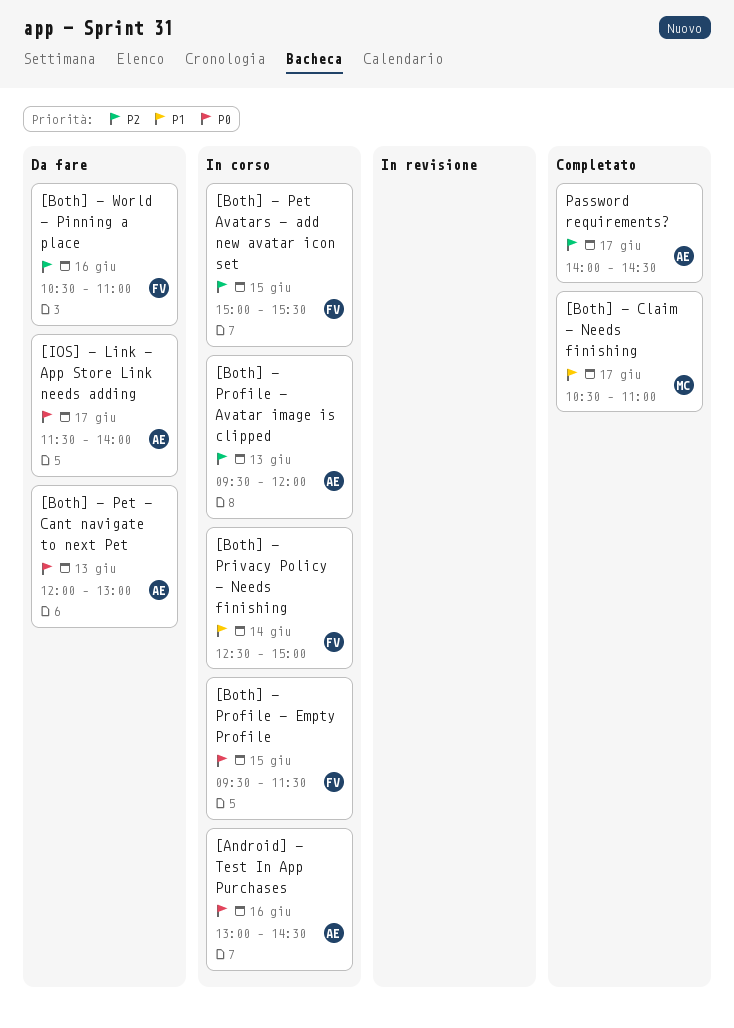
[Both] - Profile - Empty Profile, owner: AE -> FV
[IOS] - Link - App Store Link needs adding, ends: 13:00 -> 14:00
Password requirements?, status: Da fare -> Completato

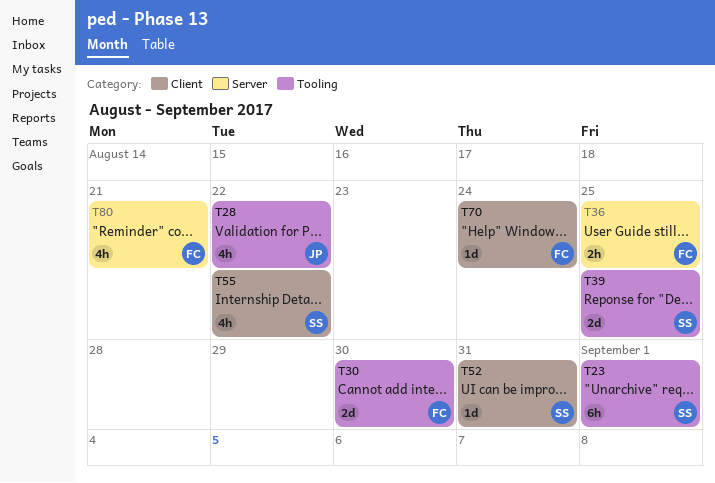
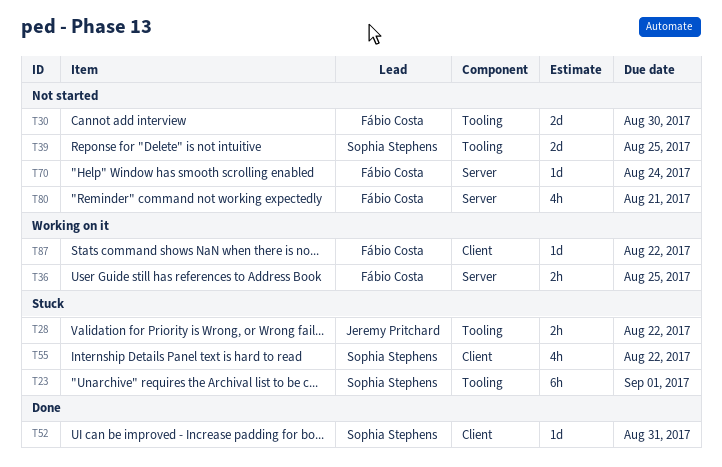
T28, estimate: 4h -> 2h
T70, label: Client -> Server
T87: none -> present

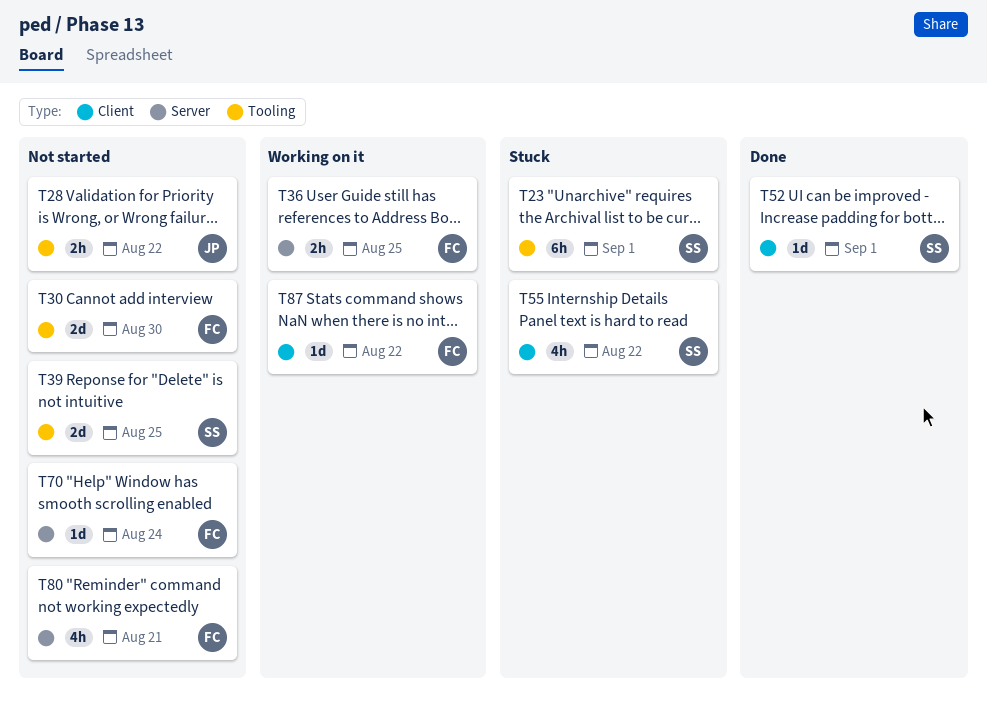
T28, status: Stuck -> Not started
T52, due: Aug 31 -> Sep 1

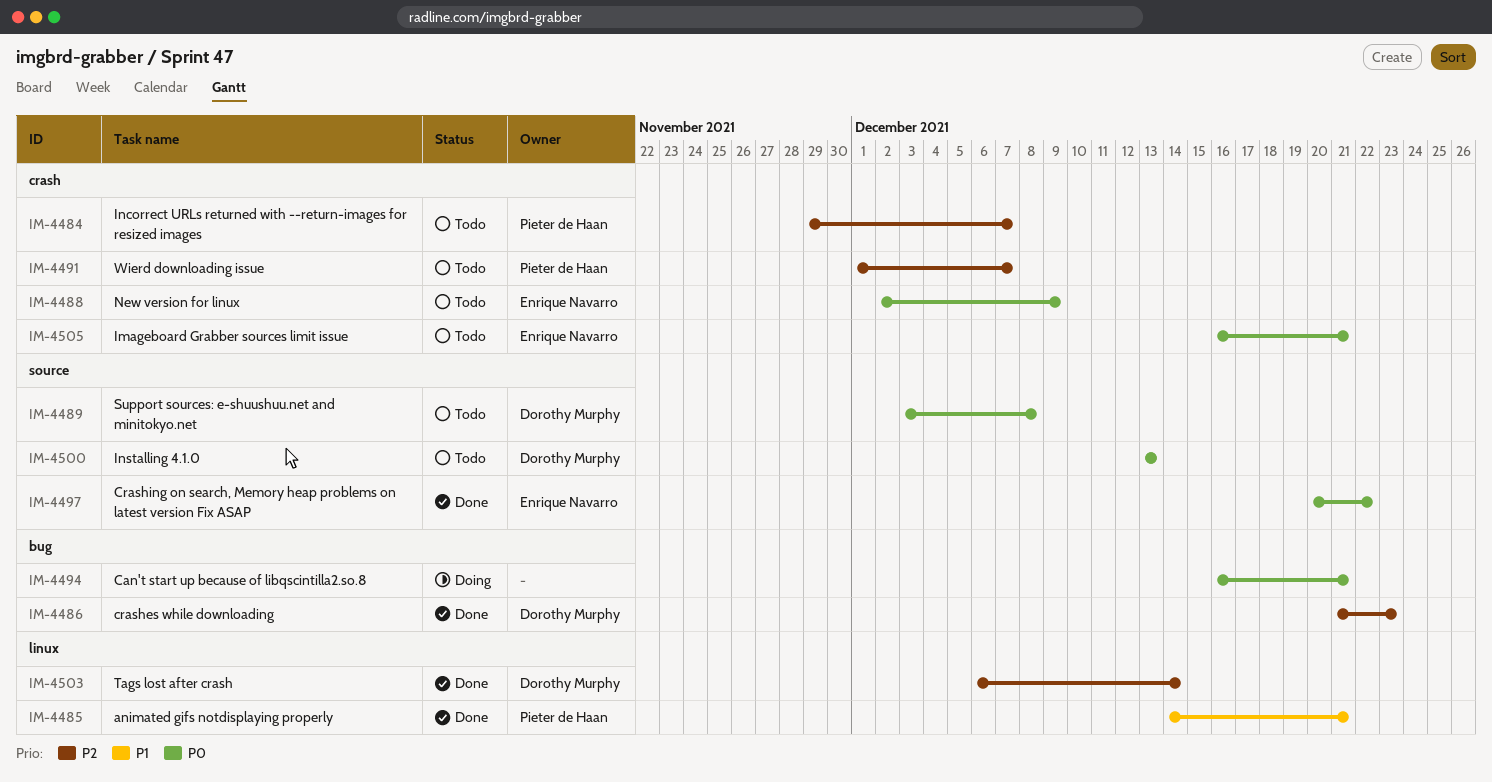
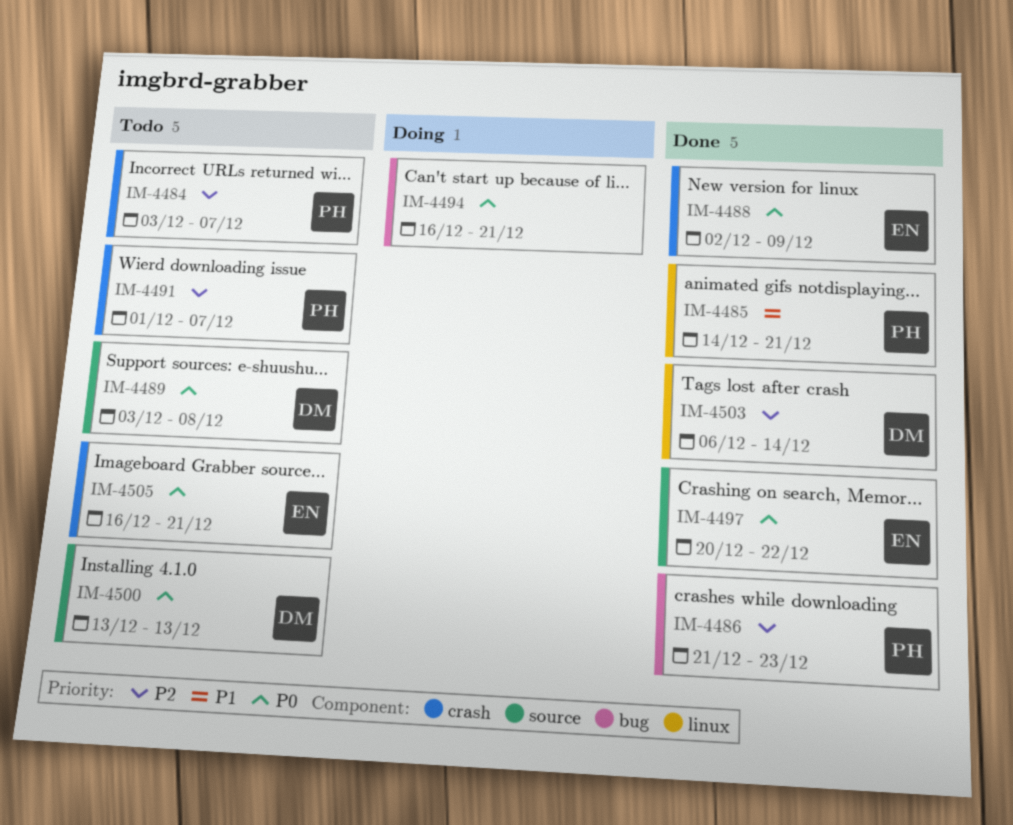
IM-4484, start: Nov 29 -> Dec 3
IM-4486, owner: Dorothy Murphy -> Pieter de Haan
IM-4488, status: Todo -> Done

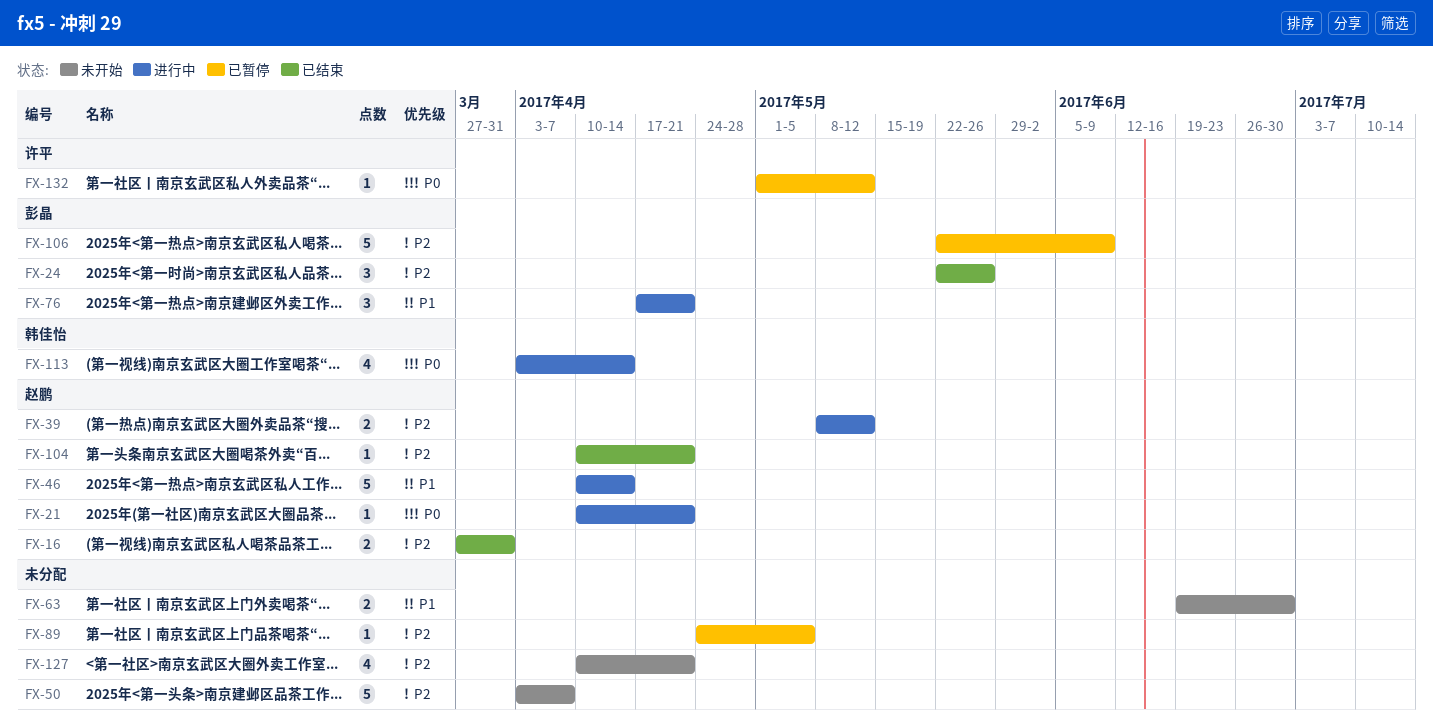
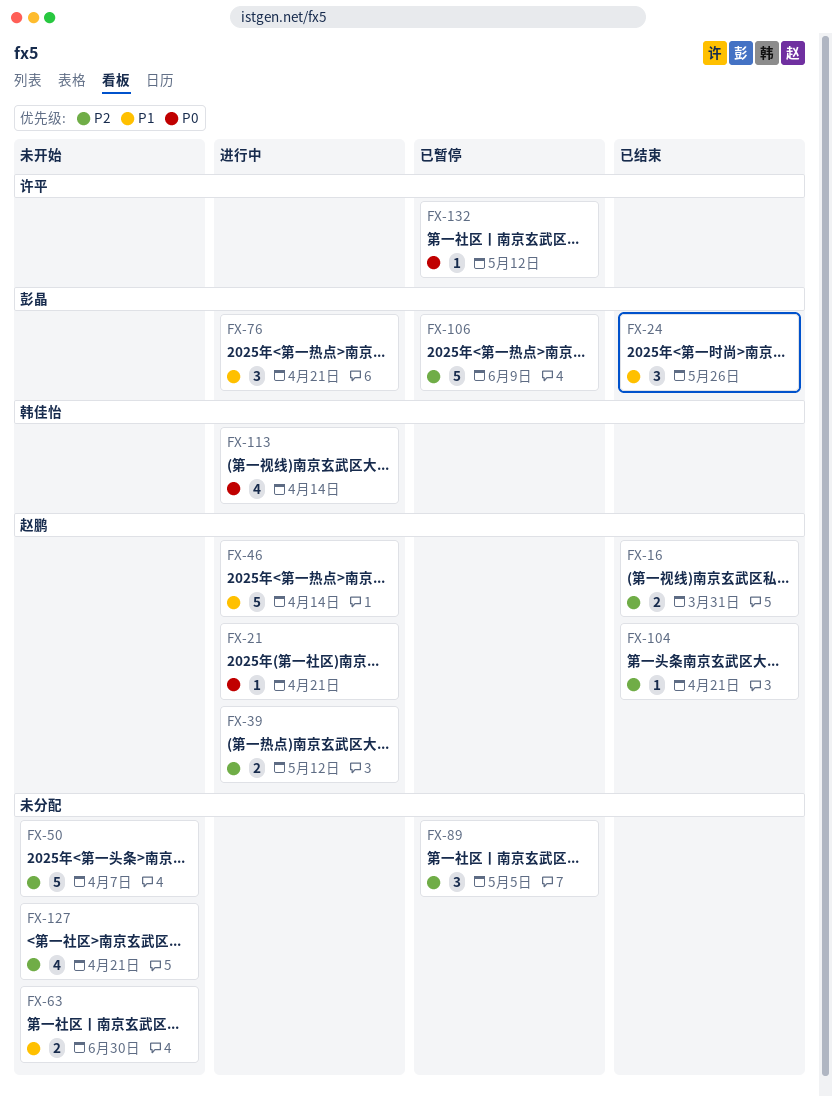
FX-24, priority: P2 -> P1
FX-89, estimate: 1 -> 3

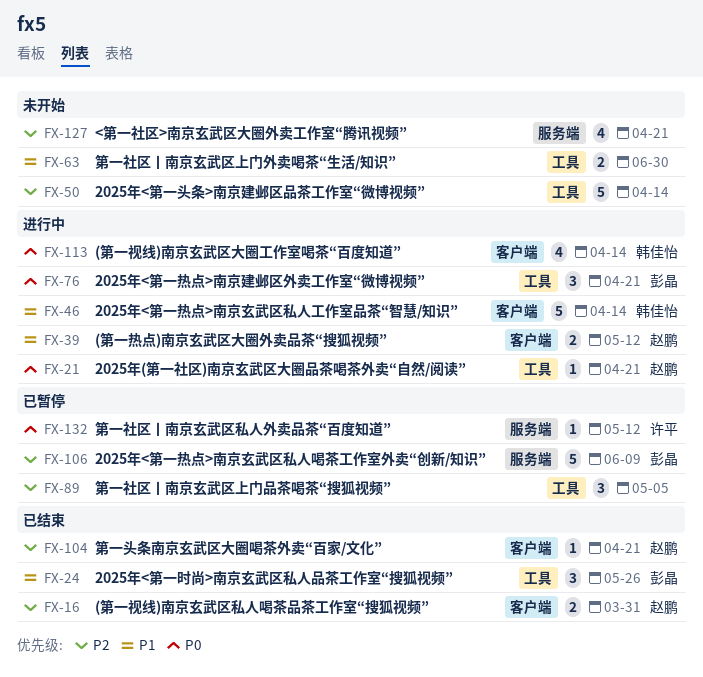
FX-39, priority: P2 -> P1
FX-46, owner: 赵鹏 -> 韩佳怡
FX-50, due: Apr 7 -> Apr 14
FX-76, priority: P1 -> P0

+++

TO-DO ITEM
Where a line in the listing above contains "owner", copy that line.

EXERCISE SOLUTION
[Both] - Profile - Empty Profile, owner: AE -> FV
IM-4486, owner: Dorothy Murphy -> Pieter de Haan
FX-46, owner: 赵鹏 -> 韩佳怡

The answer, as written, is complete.